Dr. Michael P. Latham, Department of Biochemistry, Molecular Biology, and Biophysics, the University of Minnesota
Host: Dr. Venditti
Our genomic DNA is under constant assault from internal and external stressors. The failure to repair damage to our DNA can result in harmless mutations or more serious alterations that are the driving force for the progression of cancer. The most deleterious DNA lesion is the double strand break, where the phosphodiester bond on both strands of the DNA is cleaved, because a direct template for repair is not directly available. The Mre11-Rad50 (MR) complex is an essential and universally conserved protein complex that is among the first-responders to the site of DNA double strand breaks. X-ray crystallography and cryo-electron microscopy have revealed a number of structures of the MR complex that are modulated by ATP and DNA binding to the MR complex. We combine sensitive methyl-based NMR experiments, on highly deuterated, side-chain methyl-group 13CH3-labeled samples of the 120 kDa MR complex, with other biophysical and biochemical techniques to understand how these various structures and dynamics affect MR cooperativity, allosteric regulation, and function.

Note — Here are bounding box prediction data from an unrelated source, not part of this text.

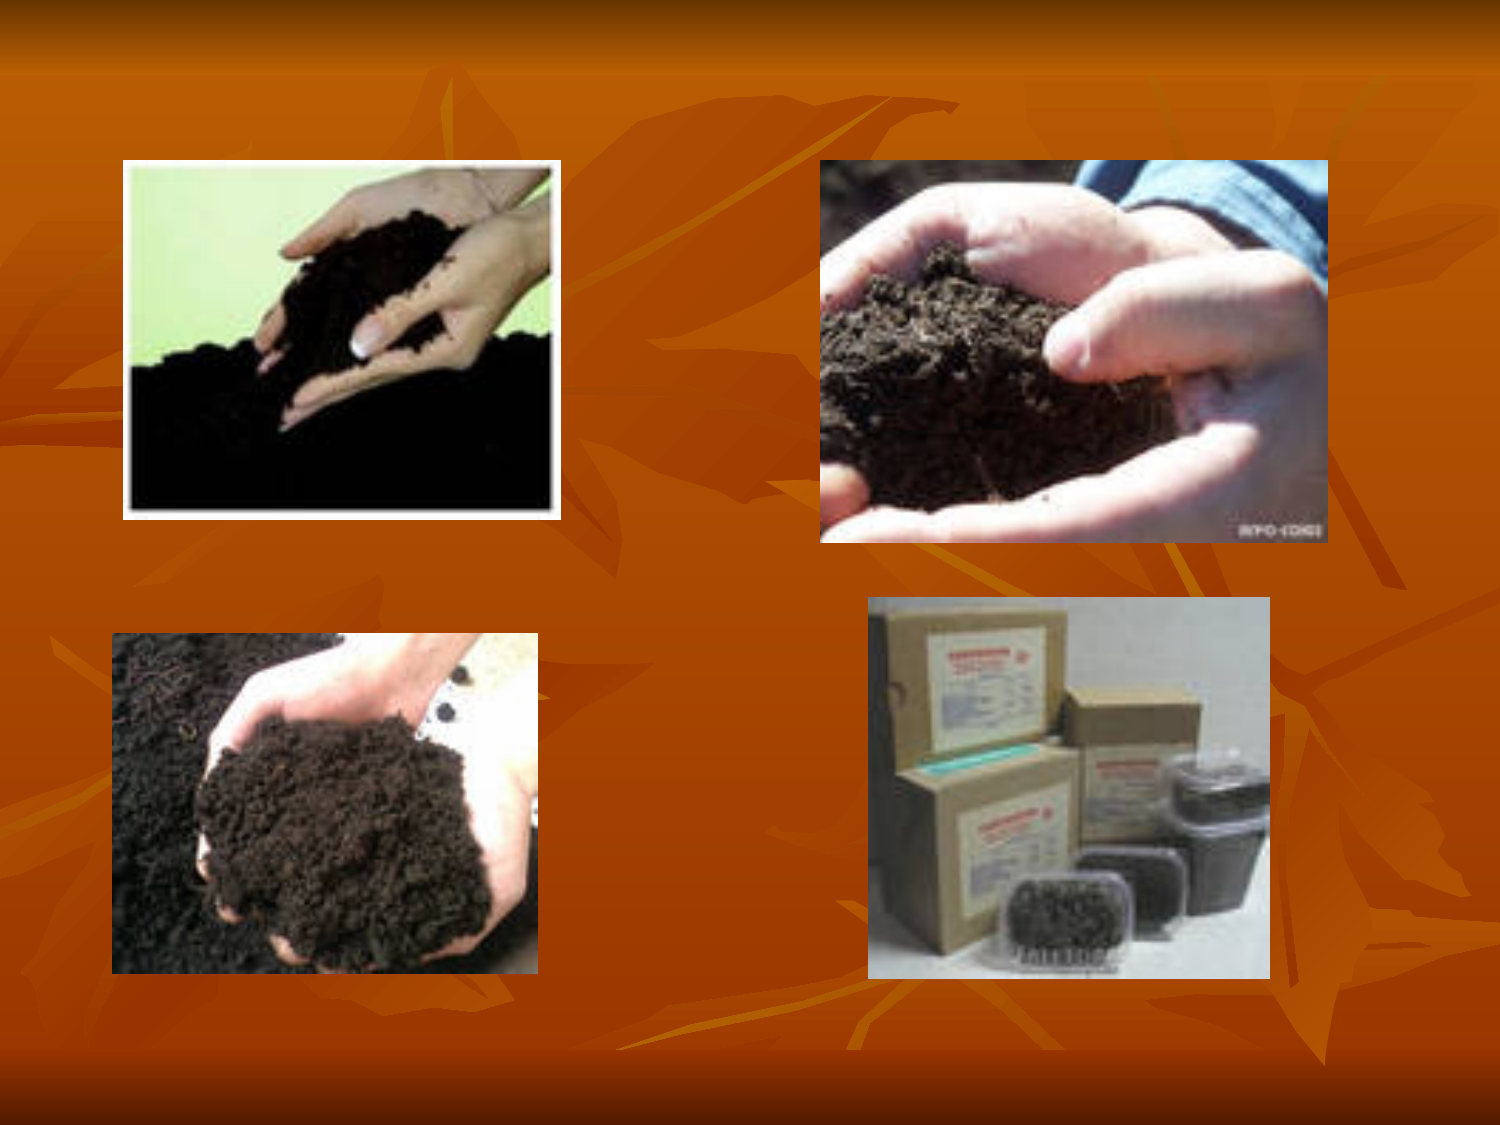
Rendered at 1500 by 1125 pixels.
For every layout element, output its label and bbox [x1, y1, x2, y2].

picture [867, 597, 1270, 979]
picture [123, 160, 561, 520]
picture [111, 633, 538, 974]
picture [820, 160, 1329, 544]
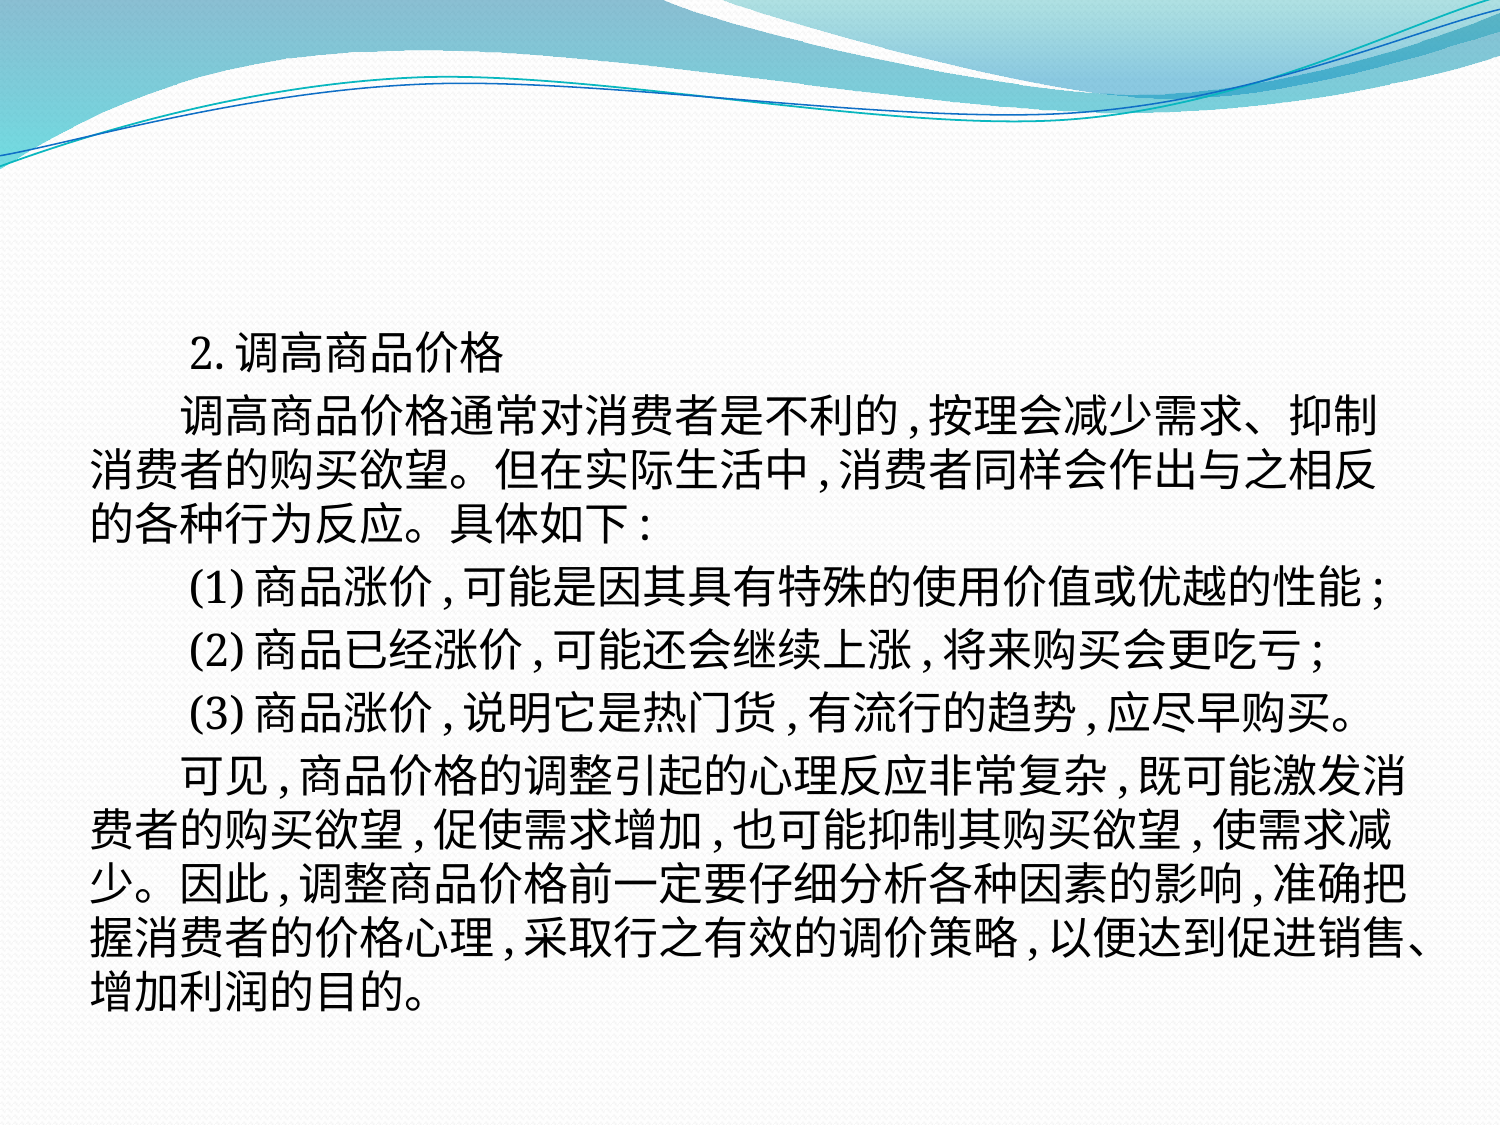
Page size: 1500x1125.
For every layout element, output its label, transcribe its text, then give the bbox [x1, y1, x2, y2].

list 2.调高商品价格 调高商品价格通常对消费者是不利的,按理会减少需求、抑制消费者的购买欲望。但在实际生活中,消费者同样会作出与之相反的各种行为反应。具体如下: (1)商品涨价,可能是因其具有特殊的使用价值或优越的性能; (2)商品已经涨价,可能还会继续上涨,将来购买会更吃亏; (3)商品涨价,说明它是热门货,有流行的趋势,应尽早购买。 可见,商品价格的调整引起的心理反应非常复杂,既可能激发消费者的购买欲望,促使需求增加,也可能抑制其购买欲望,使需求减少。因此,调整商品价格前一定要仔细分析各种因素的影响,准确把握消费者的价格心理,采取行之有效的调价策略,以便达到促进销售、增加利润的目的。 [75, 317, 1425, 1038]
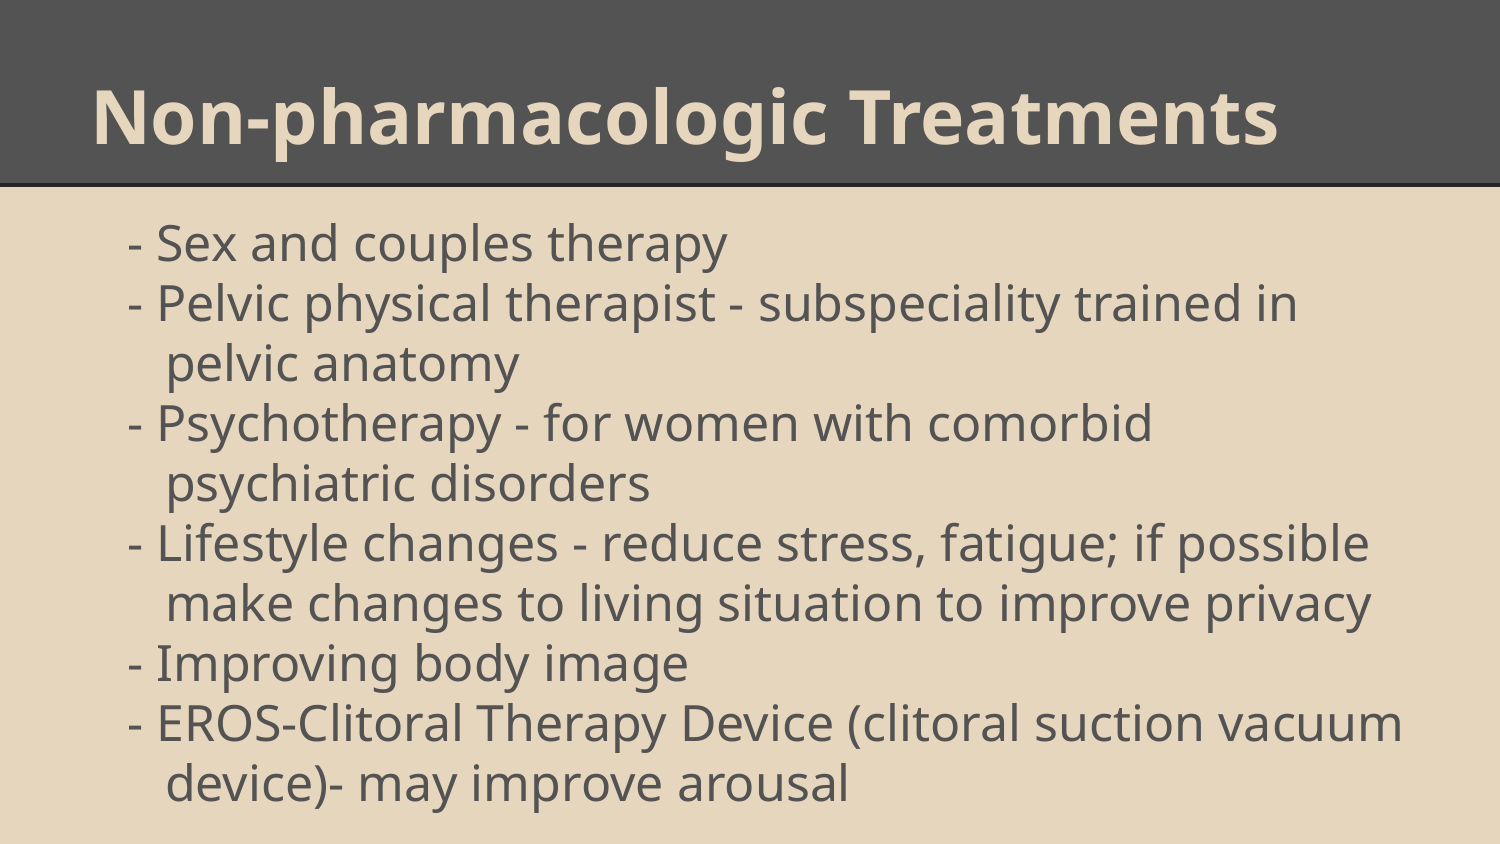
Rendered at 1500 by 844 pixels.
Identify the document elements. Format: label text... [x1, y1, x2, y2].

title Non-pharmacologic Treatments [75, 33, 1425, 175]
list - Sex and couples therapy - Pelvic physical therapist - subspeciality trained in pelvic anatomy - Psychotherapy - for women with comorbid psychiatric disorders - Lifestyle changes - reduce stress, fatigue; if possible make changes to living situation to improve privacy - Improving body image - EROS-Clitoral Therapy Device (clitoral suction vacuum device)- may improve arousal [75, 196, 1425, 808]
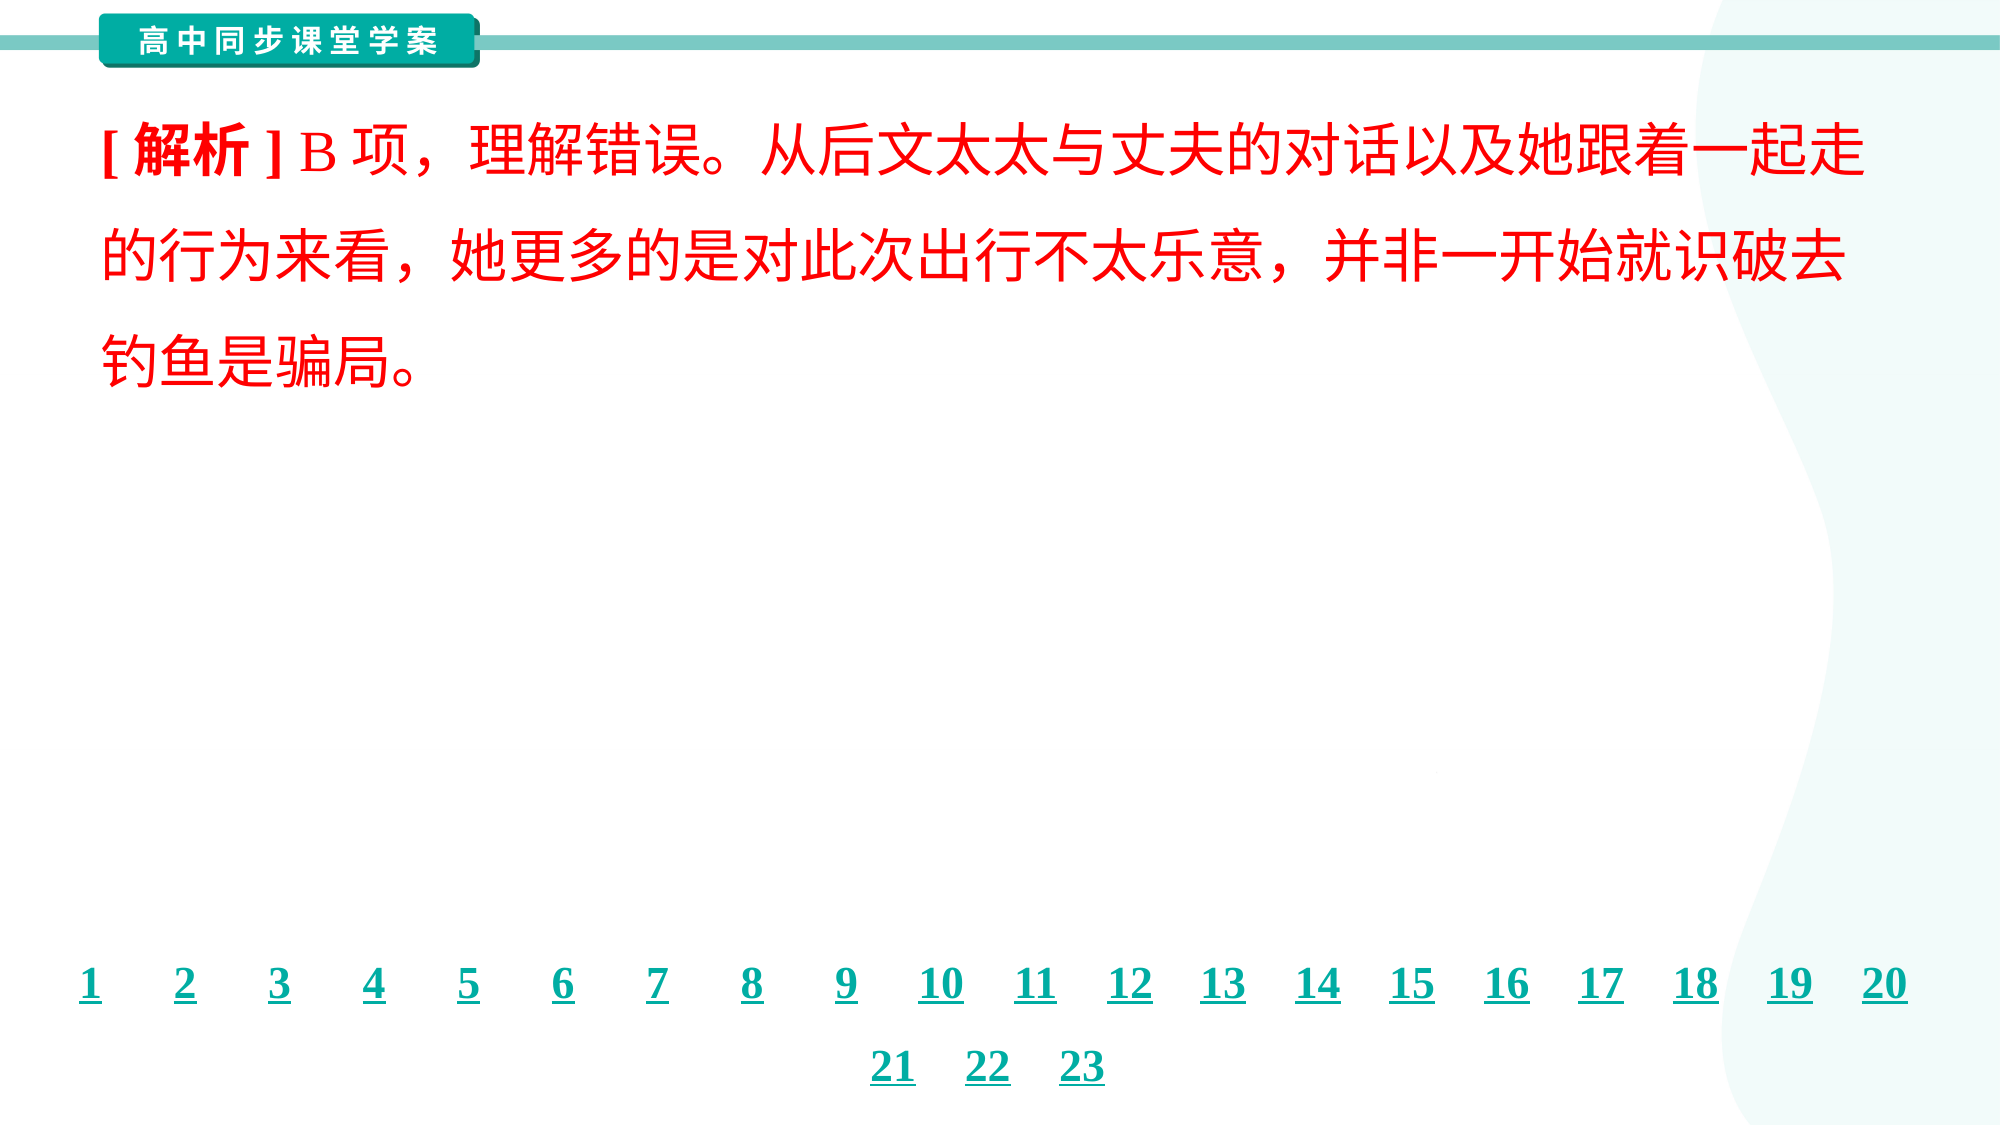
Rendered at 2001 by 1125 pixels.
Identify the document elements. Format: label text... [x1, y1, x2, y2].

picture [0, 0, 2000, 1125]
text_box [解析] B项，理解错误。从后文太太与丈夫的对话以及她跟着一起走 的行为来看，她更多的是对此次出行不太乐意，并非一开始就识破去 钓鱼是骗局。 [100, 76, 1899, 396]
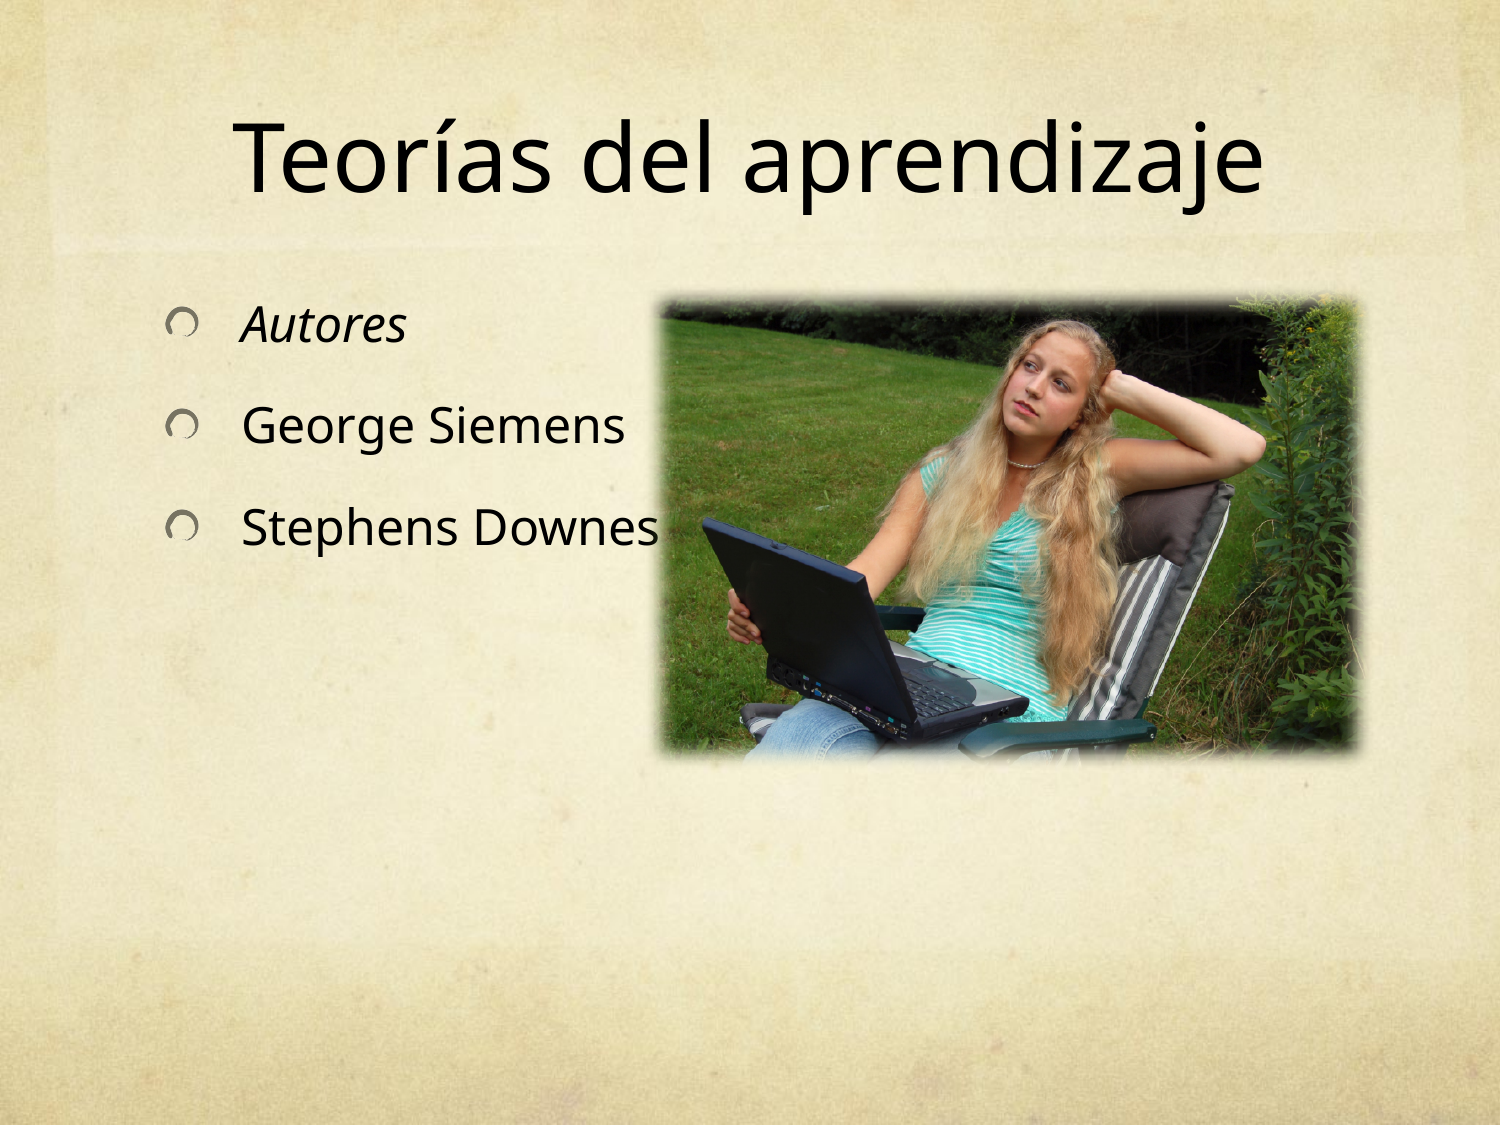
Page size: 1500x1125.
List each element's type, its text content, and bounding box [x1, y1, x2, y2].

First, I will discuss recent models we have determined of dsDNA bound to the ATP-free form of the MR complex. Using these models, we have generated a number of mutants that have illuminated the relationship between Rad50 ATP hydrolysis and Mre11 nuclease activity. Second, I will describe a new two-site protein ligation strategy that we have developed which is enabling studies into long-range allostery within the complex. In total, this work demonstrates the role of conformational heterogeneity for the functions of the MR complex in DNA double-strand break repair.